Speaker
Description
Likelihood-ratio statistics play a central role in assessing detection significance in cosmological analyses. Under regularity conditions, Wilks’ theorem predicts that these statistics follow a $\chi^2$ distribution in the asymptotic limit. When a parameter is restricted to a physical boundary, this result no longer holds, and Chernoff’s theorem provides the corresponding mixed distribution. In practice, however, cosmological likelihoods often involve several parameters that are both bounded and strongly correlated, and the extent to which standard asymptotic results apply in these settings remains unclear.

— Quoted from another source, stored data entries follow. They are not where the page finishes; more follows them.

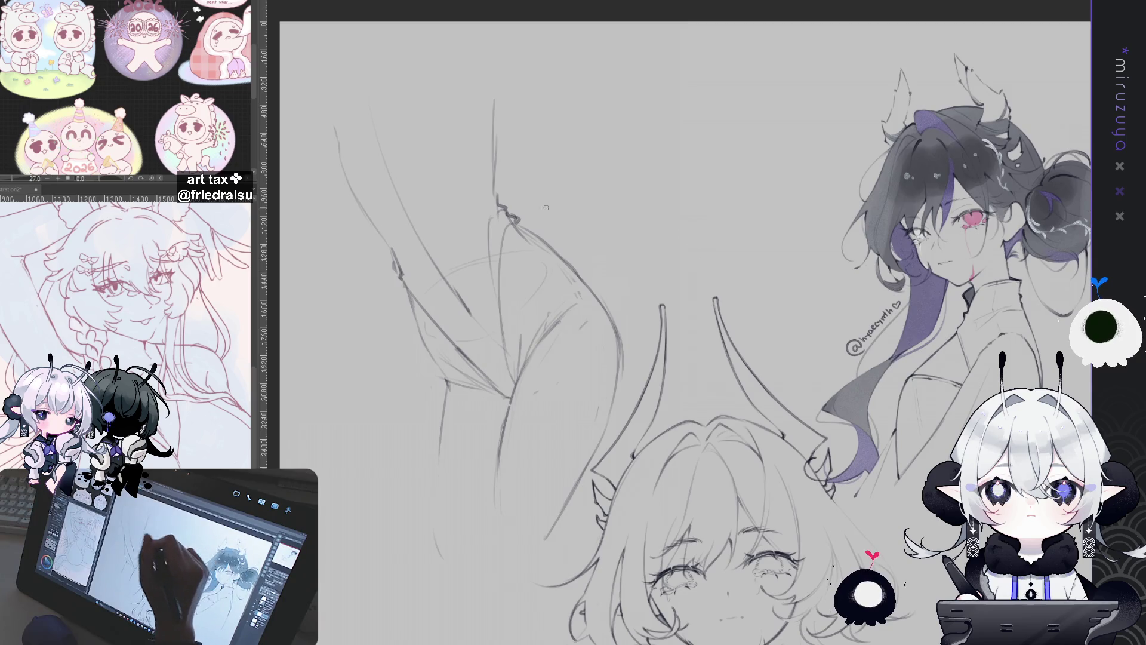
Erase the tops of two faint lines, lighten a dark stroke, and trim a faint sketch line around the arm
mouse_move(358, 203)
left_mouse_down()
mouse_move(383, 179)
mouse_move(403, 182)
left_mouse_up()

In this work, I investigate how parameter correlations and positivity constraints modify likelihood-ratio statistics in the context of CMB $B$-mode searches. These analyses typically involve the tensor-to-scalar ratio together with foreground amplitudes that are physically required to be non-negative, leading to a likelihood geometry that differs from the assumptions underlying the usual asymptotic results. Using simplified likelihood models, I examine the behaviour of profile likelihoods and likelihood-ratio tests in the presence of such correlated boundaries.
The results reproduce qualitative features seen in recent CMB analyses, where the empirical distribution of likelihood-ratio statistics deviates from the standard Chernoff prediction. I show that correlations between bounded parameters modify the probability that the likelihood peaks at the boundary, thereby altering the expected survival curves used to assess detection significance.
Understanding these effects is important for interpreting likelihood-ratio tests in current and upcoming high-precision CMB experiments, where increasingly sensitive measurements make the statistical behaviour of constrained likelihoods particularly relevant.